Information supplied:
+++
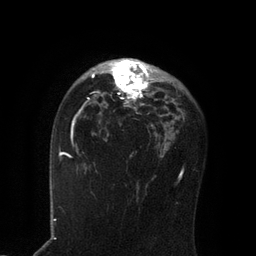
Breast MRI, one axial slice; slice 54 of 80 in the series (ordered by position); cropped to one breast; dynamic contrast-enhanced series, time point 2 of 7 at this slice position (early post-contrast); 3 T; TE 2.1 ms, TR 4.7 ms; 2 mm slice thickness; 256 × 256 image matrix. Female patient.
Structures marked on this image (semi-automatic segmentation, software-assisted and operator-edited):
- enhancing-tissue mask used for the functional tumour volume (all voxels passing the contrast-enhancement thresholds inside the analysis volume; usually the tumour): bounding box <91,59,157,109> (left, top, right, bottom; pixels)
+++
Brief: Retype the listing exactly. Leave the pictures out.

Written reply:
Breast MRI, one axial slice; slice 54 of 80 in the series (ordered by position); cropped to one breast; dynamic contrast-enhanced series, time point 2 of 7 at this slice position (early post-contrast); 3 T; TE 2.1 ms, TR 4.7 ms; 2 mm slice thickness; 256 × 256 image matrix. Female patient.
Structures marked on this image (semi-automatic segmentation, software-assisted and operator-edited):
- enhancing-tissue mask used for the functional tumour volume (all voxels passing the contrast-enhancement thresholds inside the analysis volume; usually the tumour): bounding box <91,59,157,109> (left, top, right, bottom; pixels)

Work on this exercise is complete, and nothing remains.